The Isle of Blood (The Monstrumologist #3)(86)



“I left it on the boat, sir,” I gasped.

“Come along, then, but we must hurry. There is someone I must see before we depart.”

He led me down a series of narrow, winding streets, a confusion of intersecting lanes hardly wider than forest paths, except here the trees were thin-trunked and branchless, and the dust puffed and boiled beneath our feet.

We turned a corner and came into an open-air market called a souq, a kind of bazaar where one might find practically anything—candies and curiosities (I saw more than one vendor hawking shrunken heads), liquor, tobacco, coffee, and clothing—including a variety of boater hats, though we could not find one that wasn’t at least three sizes too big for me. There was some comment made that the sun must have boiled all the moisture from my head. I didn’t care. The brim rested on my eyebrows, and the thing jiggled annoyingly when I made the slightest movement, but it blocked the hateful sun.

We left the market and retraced our steps to a smoky café not far from the docks. The patrons—they were all male—sat about in small groups, smoking sisha, a fruit-flavored tobacco, from ornate water pipes. Upon seeing my master, the proprietor rushed forward, clapping his hands furiously and shouting the name “Mihos! Mihos!” He wrapped the doctor in a tremendous rib-cracking hug.

“Look what the wind has blown in from the desert! Hullo, hullo, my old friend!” the man cried in nearly unaccented English.

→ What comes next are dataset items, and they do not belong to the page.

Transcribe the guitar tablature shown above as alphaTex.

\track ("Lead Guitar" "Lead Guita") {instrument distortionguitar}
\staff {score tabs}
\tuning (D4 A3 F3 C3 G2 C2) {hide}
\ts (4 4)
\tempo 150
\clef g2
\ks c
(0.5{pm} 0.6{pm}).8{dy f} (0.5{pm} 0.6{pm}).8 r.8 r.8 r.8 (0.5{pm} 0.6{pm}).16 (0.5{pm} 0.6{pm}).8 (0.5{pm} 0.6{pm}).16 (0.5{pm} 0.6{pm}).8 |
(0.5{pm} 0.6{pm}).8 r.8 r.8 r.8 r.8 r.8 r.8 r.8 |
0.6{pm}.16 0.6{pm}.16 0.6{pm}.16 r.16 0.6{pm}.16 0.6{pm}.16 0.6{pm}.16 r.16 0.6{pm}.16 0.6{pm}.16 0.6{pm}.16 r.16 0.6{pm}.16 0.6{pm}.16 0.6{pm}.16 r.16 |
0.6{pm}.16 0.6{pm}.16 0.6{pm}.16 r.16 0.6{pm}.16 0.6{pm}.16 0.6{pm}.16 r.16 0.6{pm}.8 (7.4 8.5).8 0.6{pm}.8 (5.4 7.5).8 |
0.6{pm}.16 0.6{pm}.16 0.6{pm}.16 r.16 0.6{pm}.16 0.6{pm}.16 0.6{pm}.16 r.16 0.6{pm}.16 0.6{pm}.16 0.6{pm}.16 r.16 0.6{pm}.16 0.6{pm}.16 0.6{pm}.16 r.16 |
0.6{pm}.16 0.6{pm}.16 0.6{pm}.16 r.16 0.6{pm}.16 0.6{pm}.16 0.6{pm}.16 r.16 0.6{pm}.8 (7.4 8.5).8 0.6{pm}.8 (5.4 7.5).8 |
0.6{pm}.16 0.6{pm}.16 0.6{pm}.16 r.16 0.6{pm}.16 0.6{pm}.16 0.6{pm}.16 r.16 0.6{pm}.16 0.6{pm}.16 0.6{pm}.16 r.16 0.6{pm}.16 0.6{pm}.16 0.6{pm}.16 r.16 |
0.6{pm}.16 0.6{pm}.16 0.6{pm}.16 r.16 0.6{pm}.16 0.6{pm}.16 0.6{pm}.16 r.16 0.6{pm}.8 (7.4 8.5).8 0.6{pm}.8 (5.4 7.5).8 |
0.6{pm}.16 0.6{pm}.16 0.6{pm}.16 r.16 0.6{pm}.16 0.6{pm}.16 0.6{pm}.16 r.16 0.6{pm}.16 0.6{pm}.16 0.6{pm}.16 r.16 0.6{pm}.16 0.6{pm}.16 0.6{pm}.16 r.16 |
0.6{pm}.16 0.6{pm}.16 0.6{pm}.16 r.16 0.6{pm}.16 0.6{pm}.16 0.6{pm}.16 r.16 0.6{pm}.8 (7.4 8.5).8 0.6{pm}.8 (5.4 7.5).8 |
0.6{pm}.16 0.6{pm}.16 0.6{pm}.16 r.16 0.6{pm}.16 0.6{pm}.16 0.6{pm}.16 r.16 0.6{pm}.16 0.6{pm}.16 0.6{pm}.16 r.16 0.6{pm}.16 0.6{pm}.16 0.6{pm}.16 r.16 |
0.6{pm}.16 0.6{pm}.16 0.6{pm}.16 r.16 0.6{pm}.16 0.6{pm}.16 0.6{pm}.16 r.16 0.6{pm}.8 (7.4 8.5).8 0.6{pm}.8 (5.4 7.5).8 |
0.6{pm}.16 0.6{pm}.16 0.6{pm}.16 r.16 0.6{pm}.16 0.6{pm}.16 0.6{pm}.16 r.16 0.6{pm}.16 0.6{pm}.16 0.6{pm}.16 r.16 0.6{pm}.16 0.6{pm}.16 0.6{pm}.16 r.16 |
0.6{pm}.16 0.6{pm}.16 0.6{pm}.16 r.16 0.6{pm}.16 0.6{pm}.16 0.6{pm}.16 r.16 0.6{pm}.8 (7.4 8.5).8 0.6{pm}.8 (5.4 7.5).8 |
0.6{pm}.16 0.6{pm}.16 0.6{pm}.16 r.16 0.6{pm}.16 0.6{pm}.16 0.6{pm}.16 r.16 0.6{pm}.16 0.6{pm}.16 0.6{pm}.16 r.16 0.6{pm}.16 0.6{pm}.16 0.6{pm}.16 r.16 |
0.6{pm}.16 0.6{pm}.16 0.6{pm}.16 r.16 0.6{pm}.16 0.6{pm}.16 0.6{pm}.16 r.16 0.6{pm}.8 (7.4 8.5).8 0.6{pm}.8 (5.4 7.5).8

“Fadil, it is good to see you again,” returned Warthrop warmly. “How is business?”

“As bad as that?”

“Worse! It is terrible! But it is always terrible, so what can I complain? But who is this hiding under the big white umbrella?”

“This is Will Henry,” replied the monstrumologist.

“Henry! James’s boy? But where is James?”

“Gone.”

“Gone?”

“Dead,” I put in.

“Dead! Oh, but that is terrible! Terrible!” Tears welled in his mud-colored eyes. “When? How? And you are his son?”

I nodded, and the hat bounced back and forth upon my heat-shrunken head.

“And now you take his place. Very large shoes to fill, little William Henry. Very large indeed!”

“Yes,” said Warthrop. “Fadil, my ship leaves in less than an hour, and there is something I must—”

“Oh, but that is terrible! You will come to my house for dinner, Mihos; take the next boat. Say yes; you will wound my feelings if you say no.”

“Then, I’m afraid I must wound them. Perhaps when—or if—I return…”

“If you return? If? What does this mean, if?”

The doctor peered about in the fragrant haze. Fadil’s customers seemed oblivious to our presence. Still…

“I will explain everything—in private.”

We followed him into the back room, a kind of gambling hall in miniature, where a very fat man was conducting a game of dice with two anxious, sweating, clearly overextended Belgians. They plunked down their silver, watched the dice tumble from the fat man’s wooden box, and then watched their silver disappear. Warthrop grunted in disapproval; Fadil waved his objection away.

“They’re Belgians, Mihos; they don’t care for nothing. Sit; sit, in the corner there, where we cannot hear their cries of pain and sorrow. But this is terrible; where has my mind gone? I will bring you some tea—I have Darjeeling!—and a lassi for William.”

“I’ve really no time for tea, Fadil,” said my master politely.

“What? No time for tea? You, Mihos? Then, your business in Egypt, like mine, must be truly terrible.”

The monstrumologist nodded. “In nearly every aspect.”

“What is it this time? Smugglers again? I told you to stay away from those scum, Mihos.”

“My trouble has to do with scum from an entirely different pond, Fadil. Okhranka, the czar’s secret police.”

“Russians? But this is terrible! What have you done to the czar?”

Warthrop smiled. “Let us say my interests conflict with his.”

“Oh, that is not good—for the czar! Ha!” He leaned his forearms on the table; his eyes glimmered eagerly. “What can Fadil do for his good friend Mihos?

“There are two of them,” the doctor replied. He described Rurick and Plešec. “I managed to avoid them in London and Venice, but they can’t be more than a few hours behind me.”

“And their boat will stop here to take on coal and supplies.” Fadil was nodding grimly. “Leave everything to me, Mihos. These two have seen their last sunrise!”

“I don’t want you to kill them.”

“You don’t want me to kill them?”

“Killing them would only bring you more trouble. In a week Port Said would be drowning in a plague of Ruricks and Plešecs.”

Fadil snorted and smacked his fist into his open palm, an Arabic gesture of contempt. “Let them come. I have no fear of Russians.”

“You’ve not met these Russians. They are sons of Sekhmet the destroyer.”

“And you are Mihos the lion, guardian of the horizon, and I am Menthu, god of war!” He turned his sparkling brown eyes upon me. “Who shall you be, son of James Henry? Your father was Anubis, weigher of men’s hearts. Shall you be Ophois, his son, who opens the way to victory?”